Curiosity

MongoDB recipe

Source: MongoSample/ · MongoDB collection (BSON documents). Optionally tails a change stream for near-realtime updates. Local JSON fallback for offline development.

Owns in the academic graph: student profiles, internships, projects, companies, interests.

What it teaches

  • Schemaless → typed — BSON to relaxed-extended JSON to a C# POCO.
  • Snapshot + tail pattern — initial backfill, then optionally follow the change stream.
  • Nested-array projectioninternships[], projects[] from the document fan out into typed nodes and edges.
  • Idempotent re-ingestion via AddOrUpdate keyed by studentId.
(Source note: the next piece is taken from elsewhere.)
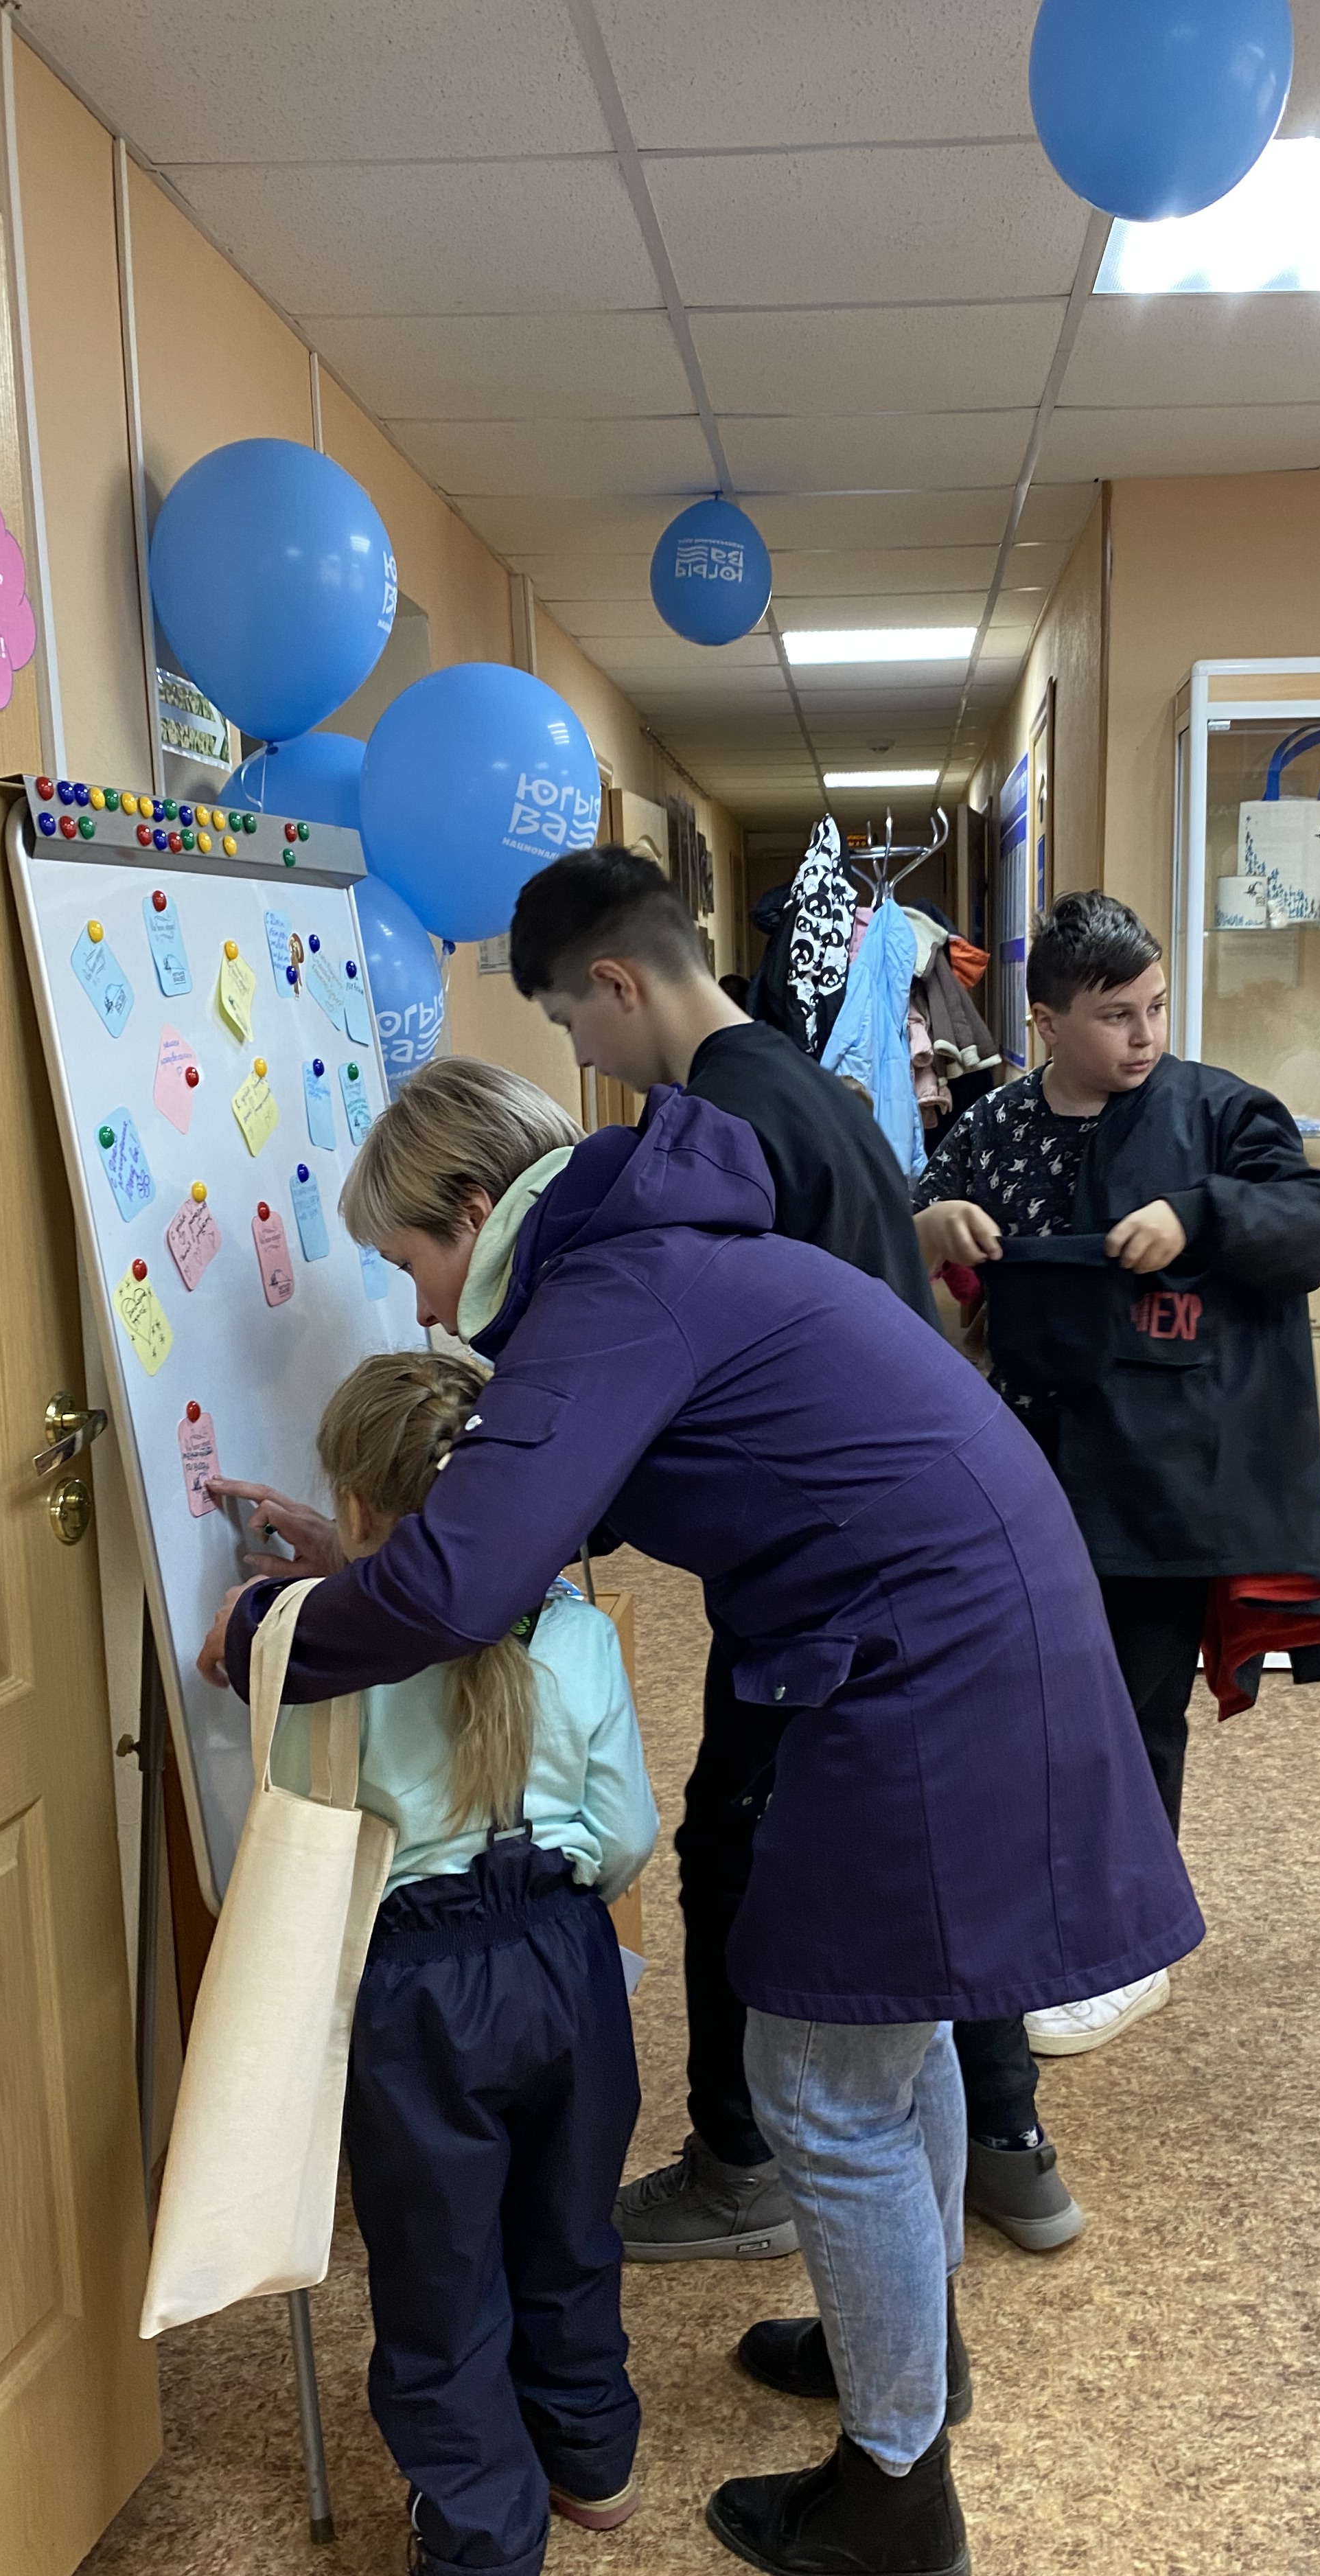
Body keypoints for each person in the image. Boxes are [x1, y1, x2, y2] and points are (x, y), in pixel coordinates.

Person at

Snapshot + change-stream loop

// 1. Initial snapshot.
var initial = 0;
await foreach (var profile in source.StreamAsync<ProfilesIngest.ProfileDoc>(collectionName))
{
    ProfilesIngest.Ingest(graph, profile);
    initial++;
}
await graph.CommitPendingAsync();
logger.LogInformation("Ingested {Count} profiles from initial snapshot", initial);

// 2. Optional follow.
if (followChanges && source is MongoSource liveSource)
{
    logger.LogInformation("Following change stream — Ctrl+C to stop");
    var changed = 0;
    await foreach (var profile in liveSource.StreamChangesAsync<ProfilesIngest.ProfileDoc>(collectionName, cts.Token))
    {
        ProfilesIngest.Ingest(graph, profile);
        if (++changed % 50 == 0) await graph.CommitPendingAsync();
    }
    await graph.CommitPendingAsync();
}

Nested-array projection

foreach (var ship in doc.Internships)
{
    if (string.IsNullOrWhiteSpace(ship.Company)) continue;

    var company = graph.AddOrUpdate(new Nodes.Company
    {
        Name     = ship.Company,
        Industry = ship.Industry,
        Website  = ship.Website,
    });

    var internship = graph.AddOrUpdate(new Nodes.Internship
    {
        Id        = $"{doc.StudentId}/{ship.Company}/{ship.StartYear}",
        Role      = ship.Role,
        StartYear = ship.StartYear,
        EndYear   = ship.EndYear,
    });

    graph.Link(student,    internship, Edges.Held, Edges.HeldBy);
    graph.Link(internship, company,    Edges.At,   Edges.Hosted);
}

Configuration

Variable Purpose Default
RECIPE_MONGO_URI e.g. mongodb://localhost:27017 (blank → local mode) (blank)
RECIPE_MONGO_DB Database students
RECIPE_MONGO_COLLECTION Collection profiles
RECIPE_FOLLOW_CHANGES Set to 1 to tail change streams (off)

Reuse notes

  • Change streams need a replica set or sharded cluster — not available on standalone Mongo.
  • Persist the resume token after each commit for production-grade resumability.
  • Schema drift is silent — validate critical fields in Ingest, not in deserialization.